== Problem to solve ==
List each line of the items below that contains the string "customized". Match case exactly.

== Data to process ==
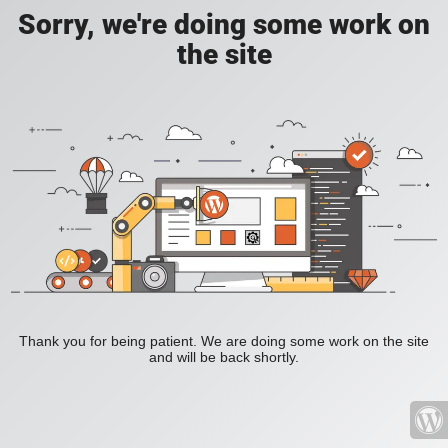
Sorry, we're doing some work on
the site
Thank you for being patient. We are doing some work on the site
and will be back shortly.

---

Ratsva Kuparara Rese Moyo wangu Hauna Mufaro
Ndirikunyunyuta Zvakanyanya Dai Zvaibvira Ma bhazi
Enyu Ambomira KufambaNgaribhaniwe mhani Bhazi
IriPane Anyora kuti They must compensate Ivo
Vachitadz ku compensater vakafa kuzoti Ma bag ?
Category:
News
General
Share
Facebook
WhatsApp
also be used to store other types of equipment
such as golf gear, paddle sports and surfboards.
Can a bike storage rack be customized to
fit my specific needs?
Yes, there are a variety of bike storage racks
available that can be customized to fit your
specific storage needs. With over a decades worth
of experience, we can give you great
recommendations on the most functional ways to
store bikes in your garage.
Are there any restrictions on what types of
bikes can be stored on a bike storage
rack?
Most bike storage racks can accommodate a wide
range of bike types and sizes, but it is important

== Exercise response ==
Can a bike storage rack be customized to
available that can be customized to fit your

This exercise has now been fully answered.